Selected text:
**********

Employee turnover is one of the most disruptive parts of running a business, highlights Charlotte Boffey.

It can happen for a range of reasons, from retirements to resignations to redundancies. But whatever the cause, research shows there is a serious risk that one or two departures starts a landslide of “turnover contagion”.

Our recent Talent Insights Report found recent reductions in headcount was the number one reason cited by employees who were hoping their next role would be at a new company. It was cited as a top reason by 42 percent of these potential leavers.

When staff are made redundant or are not replaced, the staff that are still there can suddenly feel a lot less secure in their job than they did previously. Other changes can just add to a sense of insecurity and make work harder. The temptation to jump to a safer ship kicks in – another top reason cited in our survey was “I think I can get a more secure role elsewhere”, cited by 30 percent of these potential leavers.

How to stop the contagion: Security. As the economic picture darkens we saw an overall rush to security across the survey. Asked what would encourage them to stay in their current role, 18 percent of workers said “an assurance of job security”. Other proxies for security were even more popular – the top reason cited was “a salary increase” at 45 percent. People who get pay increases don’t feel like their job is about to disappear.

**********

Records shown:
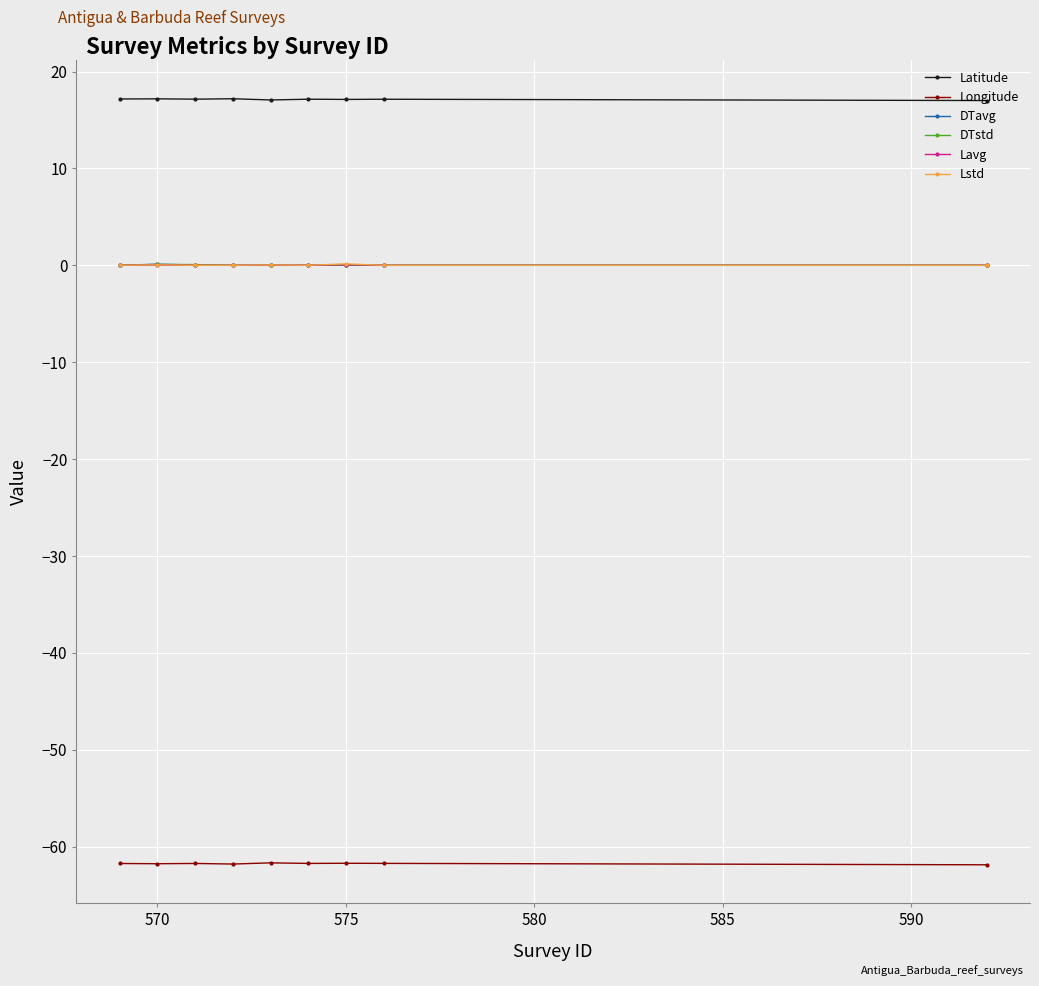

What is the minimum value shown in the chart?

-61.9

**********

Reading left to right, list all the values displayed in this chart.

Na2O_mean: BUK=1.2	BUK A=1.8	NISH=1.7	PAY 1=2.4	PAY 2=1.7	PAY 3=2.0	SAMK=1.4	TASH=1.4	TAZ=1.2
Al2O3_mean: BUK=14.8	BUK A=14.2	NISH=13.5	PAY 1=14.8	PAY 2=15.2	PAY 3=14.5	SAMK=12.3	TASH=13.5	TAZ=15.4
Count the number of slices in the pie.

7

**********

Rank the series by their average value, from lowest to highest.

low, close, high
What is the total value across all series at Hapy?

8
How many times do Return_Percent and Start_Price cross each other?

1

**********

What to do: Carry on the article above about employee turnover and "turnover contagion," starting right after its final sentence on pay increases.

Written response:
Communication is more than key

Not every firm can afford to give employees bonuses or pay-rises to make sure they know they are valued. Indeed, doing this at the same time as reducing overall headcount could be particularly problematic. So how should employers going through a reduction in headcount make sure the employees who stay know they are valued and secure? Tell them.

Proactive and thoughtful communication with employees at these tough points is key – make sure the people who you need to keep your business running know how much you value them. Be honest about the state of the business without giving them undue cause for concern. Some of your best people might not have any idea of how much you value them – a simple personalised note will change that.

If you can, make clear that their job is safe and the current redundancy round or other headcount reduction is over. Make clear that you d0 not see the company shrinking forever, and there are still big opportunities for their career within it.

What about learning and development?

Offering some sort of training or other development opportunity is a great way to show employees that you are there for the long term with them. Do not just quietly assume your best people know that you want them to step up at some point – make clear that this is a goal and help them achieve it. Good HR software like Employment Hero will help set these goals in stone, not just as half-hearted commitments made every three months at quarterly review meetings.

Anonymising and formalising feedback can also do a lot to prevent problems before they metastasise. Employment Hero offers anonymous happiness surveys for employees to complete which are a great tool for getting an overall picture of employee wellbeing and workload. A key resignation might result in a serious increase in workload for one team that you need to know about, and spread the load if possible.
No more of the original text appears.